The Survivorship Effect
There is an old saying that goes ‘that which does not kill us, makes us stronger.’ Any properly trained economist or other data scientist will quickly object to this statement; generally, with a protestation about ignoring ‘Survivorship Bias’. The Survivorship Bias is a very real empirical research error and cognitive bias that humans fall victim to all the time. In summary, the Survivorship Bias is failing to properly account for firms or people who ‘die’ either literally or metaphorically as a result of the effect or treatment being studied. This can be a big issue with examining historical stock market data; when a firm goes bankrupt or otherwise stops trading, it is removed from the data series, and failing to control for this can skew results upward depending on what is being studied. From an empirical standpoint, if you want to ascertain how “deadly” a virus is, asking a room full of people after a pandemic is over “how many of you died of the virus” will clearly yield you an inaccurate result. Alas, this entire blog project is about those who survive, as their responses and future actions is all that matters. In reality, the fact that they are survivors is very interesting and important, a virus (like most of the actual items in Black Swans) is not what will change the world, it is the survivors who get that honor.
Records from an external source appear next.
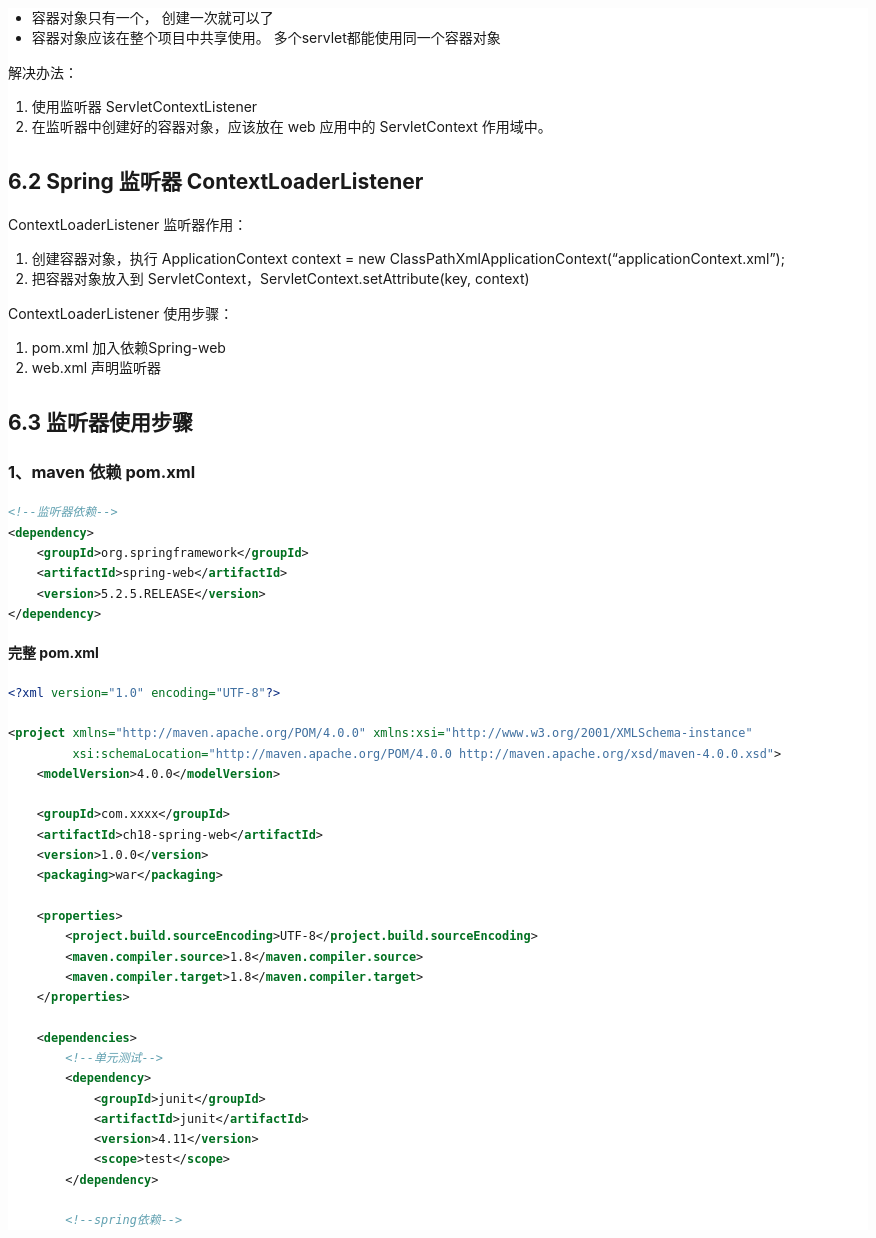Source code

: - 容器对象只有一个， 创建一次就可以了
- 容器对象应该在整个项目中共享使用。 多个servlet都能使用同一个容器对象

解决办法：

1. 使用监听器 ServletContextListener
2. 在监听器中创建好的容器对象，应该放在 web 应用中的 ServletContext 作用域中。

## 6.2 Spring  监听器 ContextLoaderListener 

ContextLoaderListener 监听器作用：

1. 创建容器对象，执行 ApplicationContext context = new ClassPathXmlApplicationContext(“applicationContext.xml”);
2. 把容器对象放入到 ServletContext，ServletContext.setAttribute(key, context)

ContextLoaderListener 使用步骤：

1. pom.xml 加入依赖Spring-web
2. web.xml 声明监听器

## 6.3 监听器使用步骤

### 1、maven 依赖 pom.xml

```xml
<!--监听器依赖-->
<dependency>
    <groupId>org.springframework</groupId>
    <artifactId>spring-web</artifactId>
    <version>5.2.5.RELEASE</version>
</dependency>
```

#### 完整 pom.xml

```xml
<?xml version="1.0" encoding="UTF-8"?>

<project xmlns="http://maven.apache.org/POM/4.0.0" xmlns:xsi="http://www.w3.org/2001/XMLSchema-instance"
         xsi:schemaLocation="http://maven.apache.org/POM/4.0.0 http://maven.apache.org/xsd/maven-4.0.0.xsd">
    <modelVersion>4.0.0</modelVersion>

    <groupId>com.xxxx</groupId>
    <artifactId>ch18-spring-web</artifactId>
    <version>1.0.0</version>
    <packaging>war</packaging>

    <properties>
        <project.build.sourceEncoding>UTF-8</project.build.sourceEncoding>
        <maven.compiler.source>1.8</maven.compiler.source>
        <maven.compiler.target>1.8</maven.compiler.target>
    </properties>

    <dependencies>
        <!--单元测试-->
        <dependency>
            <groupId>junit</groupId>
            <artifactId>junit</artifactId>
            <version>4.11</version>
            <scope>test</scope>
        </dependency>

        <!--spring依赖-->
```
What is the Survivorship Effect then? It is the feeling and mental impact of the opening quote amended to the personal, ‘that which does not kill ME, makes ME stronger.’ To rephrase, ‘if I survived, I must be stronger!’ Will those who think this be falling into a cognitive bias trap? Of course! But human irrationality hasn’t ended in the face of extreme events, and I am not willing to predict it is about to happen. Fear can be irrational as well, yet fear is the actual weapon that kept people indoors and followed other mitigation techniques (in fairness, social and even regulatory compliance may have become more dominant motivators as time as passed). How will all these so-called irrational ‘survivors’ act when allowed to freely leave their homes, get on airplanes, or just go to an indoor restaurant? It is truly impossible to know with certainty, but while viruses are not ‘predictable’, human beings have a way of not disappointing.
I vividly remember my first time becoming a ‘survivor’, in fact, I know the date by memory. August 24th, 1992, the date Hurricane Andrew made landfall in South Florida where I lived. I was in elementary school and Andrew was my first hurricane, all Floridians remember their first, and Andrew was one to remember. A major hurricane had not hit South Florida for decades and thus it was not part of common memory; as a hurricane hitting Florida, clearly not a Black Swan, felt like one for many residents. The analogy of a pandemic to hurricanes is not lost of many Floridians, at least as I am told via my social media which is heavily loaded with Florida based posts. The runs on the grocery stores is perhaps the starkest linkage; however, in hurricanes it is bottled water and canned food that disappears, not toilet paper.
As the coronavirus pandemic continues to rage at the time of writing, the “post-pandemic” world is only a theory, but one getting ever closer at hand with active distribution of a vaccine. I intend to dive deeper into this subject at a later time. For now, consider your own experiences with “extreme events”, be they natural disasters, events like 9/11, or even the 2008 Global Financial Crisis; there are many lessons to be extrapolated to the events of 2020.